Experiences followed rapidly in those days in Captain Spilman’s life. He had hardly become settled in his duties as a civil official when the war broke out early in 1861, and he enrolled in Company F of the Sixth Kansas Cavalry. He was made sergeant, and after a year was commissioned first lieutenant of Company B, Third Indian Regiment. Later he became captain of the company and was in service with that rank until the close of the war. Captain Spilman fought in the decisive battle of Wilson, Creek, at Cane Hill, and in several of the campaigns through Indian Territory, being at the battle of Webbers Falls. At the close of the war he was mustered out at old Fort Gibson in Indian Territory.
On returning to Saline County Mr. Spilman filed on a claim of land adjoining the Town of Salina on the east. For a number of years he held the office of county surveyor of Saline County. In 1867 he represented that county and the attached districts in the State Legislature. In the Legislature he was a member of the ways and means committee.
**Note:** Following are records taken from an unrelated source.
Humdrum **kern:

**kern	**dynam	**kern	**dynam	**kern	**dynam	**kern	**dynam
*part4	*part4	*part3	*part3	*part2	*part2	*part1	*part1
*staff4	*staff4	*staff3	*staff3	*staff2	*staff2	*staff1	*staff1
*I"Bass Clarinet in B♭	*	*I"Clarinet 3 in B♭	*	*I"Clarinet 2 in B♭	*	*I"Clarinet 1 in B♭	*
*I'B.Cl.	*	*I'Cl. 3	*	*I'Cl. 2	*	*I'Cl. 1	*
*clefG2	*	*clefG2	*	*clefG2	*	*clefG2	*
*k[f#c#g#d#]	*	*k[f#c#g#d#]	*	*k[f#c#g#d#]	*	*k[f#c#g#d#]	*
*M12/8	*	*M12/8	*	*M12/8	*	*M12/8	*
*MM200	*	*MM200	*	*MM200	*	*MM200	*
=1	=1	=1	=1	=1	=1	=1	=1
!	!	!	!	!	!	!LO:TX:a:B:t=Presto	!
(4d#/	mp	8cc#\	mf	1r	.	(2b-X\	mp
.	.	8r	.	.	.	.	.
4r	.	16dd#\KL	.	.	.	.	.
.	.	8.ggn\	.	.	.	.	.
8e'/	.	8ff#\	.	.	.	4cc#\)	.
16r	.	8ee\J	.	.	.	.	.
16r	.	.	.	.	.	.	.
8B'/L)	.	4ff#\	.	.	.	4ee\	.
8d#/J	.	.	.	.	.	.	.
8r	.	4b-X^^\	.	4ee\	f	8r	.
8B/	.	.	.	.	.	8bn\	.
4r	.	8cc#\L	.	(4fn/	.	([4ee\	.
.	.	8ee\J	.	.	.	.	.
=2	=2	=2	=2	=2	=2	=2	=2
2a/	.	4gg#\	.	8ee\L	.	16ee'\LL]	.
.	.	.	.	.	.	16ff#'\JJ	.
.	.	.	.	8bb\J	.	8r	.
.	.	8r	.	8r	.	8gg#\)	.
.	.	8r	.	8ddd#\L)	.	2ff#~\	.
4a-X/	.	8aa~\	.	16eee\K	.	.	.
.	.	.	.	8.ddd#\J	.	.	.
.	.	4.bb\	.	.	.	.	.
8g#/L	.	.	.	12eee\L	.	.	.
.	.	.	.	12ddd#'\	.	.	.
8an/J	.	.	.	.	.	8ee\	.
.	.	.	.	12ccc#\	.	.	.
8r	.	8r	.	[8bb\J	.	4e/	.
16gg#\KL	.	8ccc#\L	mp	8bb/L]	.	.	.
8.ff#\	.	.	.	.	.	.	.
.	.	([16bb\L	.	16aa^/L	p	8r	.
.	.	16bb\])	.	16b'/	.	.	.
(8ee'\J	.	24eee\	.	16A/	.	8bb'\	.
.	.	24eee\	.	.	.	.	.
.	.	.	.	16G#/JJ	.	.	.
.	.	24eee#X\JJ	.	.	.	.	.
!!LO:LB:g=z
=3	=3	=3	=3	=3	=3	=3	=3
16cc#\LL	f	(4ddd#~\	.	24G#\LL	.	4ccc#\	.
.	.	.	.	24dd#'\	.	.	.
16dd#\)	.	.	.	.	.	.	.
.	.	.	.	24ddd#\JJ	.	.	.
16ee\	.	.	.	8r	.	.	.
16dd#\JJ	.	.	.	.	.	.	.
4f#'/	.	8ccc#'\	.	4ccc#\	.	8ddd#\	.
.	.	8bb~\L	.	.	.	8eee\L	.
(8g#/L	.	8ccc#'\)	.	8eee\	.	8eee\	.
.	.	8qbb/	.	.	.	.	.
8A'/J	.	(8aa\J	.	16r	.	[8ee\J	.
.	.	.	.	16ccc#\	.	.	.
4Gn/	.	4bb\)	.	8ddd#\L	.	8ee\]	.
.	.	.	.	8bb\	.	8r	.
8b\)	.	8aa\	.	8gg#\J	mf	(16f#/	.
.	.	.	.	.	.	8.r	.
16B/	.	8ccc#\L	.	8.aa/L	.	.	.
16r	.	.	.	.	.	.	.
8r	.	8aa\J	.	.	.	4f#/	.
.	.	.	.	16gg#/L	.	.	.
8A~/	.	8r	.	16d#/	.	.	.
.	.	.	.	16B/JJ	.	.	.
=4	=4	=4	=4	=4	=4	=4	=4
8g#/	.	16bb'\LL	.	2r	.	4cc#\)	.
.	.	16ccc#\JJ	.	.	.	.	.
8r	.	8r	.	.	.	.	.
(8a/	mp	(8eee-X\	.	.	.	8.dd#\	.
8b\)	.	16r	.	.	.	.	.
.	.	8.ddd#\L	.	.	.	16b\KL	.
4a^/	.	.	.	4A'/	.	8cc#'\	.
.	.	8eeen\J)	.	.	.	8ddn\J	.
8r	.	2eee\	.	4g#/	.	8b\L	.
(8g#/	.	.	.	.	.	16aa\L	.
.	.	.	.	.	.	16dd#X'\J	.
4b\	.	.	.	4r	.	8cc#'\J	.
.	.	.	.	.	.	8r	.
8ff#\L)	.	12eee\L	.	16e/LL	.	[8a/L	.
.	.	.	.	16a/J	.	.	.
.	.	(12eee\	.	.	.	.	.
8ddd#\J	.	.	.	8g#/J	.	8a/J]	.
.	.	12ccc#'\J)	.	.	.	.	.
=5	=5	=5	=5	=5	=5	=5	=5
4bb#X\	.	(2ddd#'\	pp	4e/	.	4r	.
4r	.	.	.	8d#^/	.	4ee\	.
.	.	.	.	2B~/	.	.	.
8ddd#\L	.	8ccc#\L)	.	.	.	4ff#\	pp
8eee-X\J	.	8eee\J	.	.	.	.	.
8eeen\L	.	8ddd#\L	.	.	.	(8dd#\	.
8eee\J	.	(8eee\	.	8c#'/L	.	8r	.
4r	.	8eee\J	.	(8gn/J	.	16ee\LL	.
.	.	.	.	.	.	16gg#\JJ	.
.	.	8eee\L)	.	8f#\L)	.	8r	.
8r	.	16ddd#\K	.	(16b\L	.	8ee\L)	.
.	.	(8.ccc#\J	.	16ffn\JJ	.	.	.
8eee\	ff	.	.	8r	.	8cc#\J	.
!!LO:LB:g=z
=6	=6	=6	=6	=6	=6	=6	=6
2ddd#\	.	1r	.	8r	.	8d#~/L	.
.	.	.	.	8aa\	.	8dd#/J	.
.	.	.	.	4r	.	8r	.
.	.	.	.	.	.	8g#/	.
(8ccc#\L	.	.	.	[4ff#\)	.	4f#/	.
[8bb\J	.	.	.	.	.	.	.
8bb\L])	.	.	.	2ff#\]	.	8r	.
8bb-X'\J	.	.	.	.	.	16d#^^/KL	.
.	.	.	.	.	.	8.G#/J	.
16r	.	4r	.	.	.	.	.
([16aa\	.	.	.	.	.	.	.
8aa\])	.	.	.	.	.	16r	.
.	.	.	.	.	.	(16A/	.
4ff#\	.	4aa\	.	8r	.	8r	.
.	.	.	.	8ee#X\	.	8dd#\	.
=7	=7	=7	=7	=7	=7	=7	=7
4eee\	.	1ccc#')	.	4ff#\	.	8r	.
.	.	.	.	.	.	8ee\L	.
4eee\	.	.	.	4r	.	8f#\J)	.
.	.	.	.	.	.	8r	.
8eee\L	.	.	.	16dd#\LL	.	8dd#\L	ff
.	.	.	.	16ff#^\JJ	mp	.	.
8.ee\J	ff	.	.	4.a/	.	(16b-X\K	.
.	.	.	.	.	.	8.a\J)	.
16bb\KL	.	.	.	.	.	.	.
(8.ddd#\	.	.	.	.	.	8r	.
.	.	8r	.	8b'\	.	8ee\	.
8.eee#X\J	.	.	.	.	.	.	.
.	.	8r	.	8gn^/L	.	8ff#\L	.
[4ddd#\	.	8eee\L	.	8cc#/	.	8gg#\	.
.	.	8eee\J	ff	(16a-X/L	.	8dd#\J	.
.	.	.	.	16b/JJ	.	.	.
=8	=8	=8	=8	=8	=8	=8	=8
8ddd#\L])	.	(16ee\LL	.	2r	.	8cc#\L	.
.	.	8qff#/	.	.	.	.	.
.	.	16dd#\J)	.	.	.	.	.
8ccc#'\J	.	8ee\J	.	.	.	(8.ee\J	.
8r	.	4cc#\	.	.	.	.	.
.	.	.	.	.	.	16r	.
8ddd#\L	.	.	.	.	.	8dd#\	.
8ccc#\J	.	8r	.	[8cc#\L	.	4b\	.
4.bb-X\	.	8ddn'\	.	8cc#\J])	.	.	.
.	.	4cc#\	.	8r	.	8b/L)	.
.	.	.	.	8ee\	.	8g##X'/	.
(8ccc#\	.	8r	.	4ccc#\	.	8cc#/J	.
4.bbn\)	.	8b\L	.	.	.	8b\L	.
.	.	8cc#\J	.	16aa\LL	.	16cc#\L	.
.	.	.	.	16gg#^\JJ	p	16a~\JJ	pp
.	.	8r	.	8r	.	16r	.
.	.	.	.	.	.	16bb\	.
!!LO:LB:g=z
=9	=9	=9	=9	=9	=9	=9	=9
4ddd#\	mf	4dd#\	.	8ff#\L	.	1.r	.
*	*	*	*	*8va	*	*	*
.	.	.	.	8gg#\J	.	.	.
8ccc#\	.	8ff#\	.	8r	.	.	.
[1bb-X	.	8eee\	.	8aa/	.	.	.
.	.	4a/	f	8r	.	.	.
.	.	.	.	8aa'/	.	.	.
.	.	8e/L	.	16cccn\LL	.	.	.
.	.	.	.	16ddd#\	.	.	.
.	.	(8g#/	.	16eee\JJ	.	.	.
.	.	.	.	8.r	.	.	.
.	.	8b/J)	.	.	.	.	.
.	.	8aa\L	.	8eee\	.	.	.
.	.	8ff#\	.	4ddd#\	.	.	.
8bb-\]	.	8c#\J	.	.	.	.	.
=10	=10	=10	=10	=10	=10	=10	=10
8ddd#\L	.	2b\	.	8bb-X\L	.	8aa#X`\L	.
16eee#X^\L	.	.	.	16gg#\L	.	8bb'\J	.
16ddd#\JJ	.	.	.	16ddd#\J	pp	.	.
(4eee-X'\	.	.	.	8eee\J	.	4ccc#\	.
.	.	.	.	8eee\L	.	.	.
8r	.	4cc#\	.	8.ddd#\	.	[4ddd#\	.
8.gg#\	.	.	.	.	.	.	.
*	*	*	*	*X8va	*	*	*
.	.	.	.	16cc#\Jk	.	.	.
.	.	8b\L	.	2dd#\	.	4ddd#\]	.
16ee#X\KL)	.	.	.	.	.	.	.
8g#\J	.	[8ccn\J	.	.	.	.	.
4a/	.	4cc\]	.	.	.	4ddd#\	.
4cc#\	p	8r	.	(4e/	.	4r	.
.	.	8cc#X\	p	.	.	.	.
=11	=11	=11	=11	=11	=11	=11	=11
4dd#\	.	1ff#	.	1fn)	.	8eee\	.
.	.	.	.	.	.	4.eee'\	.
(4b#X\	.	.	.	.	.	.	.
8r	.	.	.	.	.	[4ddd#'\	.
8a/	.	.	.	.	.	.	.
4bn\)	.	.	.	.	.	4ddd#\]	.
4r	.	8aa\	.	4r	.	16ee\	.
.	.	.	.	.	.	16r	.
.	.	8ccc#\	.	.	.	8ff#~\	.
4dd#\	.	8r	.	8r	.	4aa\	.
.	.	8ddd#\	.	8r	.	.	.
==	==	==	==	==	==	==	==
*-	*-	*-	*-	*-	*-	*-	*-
His name and service are a permanent part of the annals of early Saline County.
Captain Spilman in 1871 sold his interests in Saline County and bought land in the newly organized County of McPherson. He looked after his land as a farmer until 1886, and in that year retired to the Town of McPherson. In the same year he was elected probate judge of the county, an office he filled with conscientious care and efficient administration for six years. He also served several years as a member of the city council and for four years was mayor.
Captain Spilman had been a loyal and active republican almost since the formation of the party. He is a Knight Templar Mason and a member of the Mystic Shrine. He is a life member of the Kansas State Historical Society.
Captain Spilman had been twice married. In 1866, soon after the close of the Civil war, he married Mary A. Kenison, who was born in Iowa in 1846. Her death occurred March 17, 1871. There were three children: James A. is now a farmer in McPherson County. May is the wife of Andrew Jacobson, a farmer in McPherson County. The third child, Albert, died in infancy. On December 30, 1879, Captain Spilman married Harriet Stevens, a native of Pennsylvania. There have been three children also by this marriage. Mignon is a successful teacher, and was educated in the University of Kansas and holds the degree Master of Arts from the University of Chicago. Marion, an instructor in the high school at McPherson, is a graduate of the University of Kansas. Charles Clay, a graduate of the University of Kansas, is now a chemical engineer at St. Joseph, Missouri. Captain Spilman resided in one of the comfortable homes of McPherson, and though well advanced in years still looks after an abstract business which he had built up since his retirement from public office.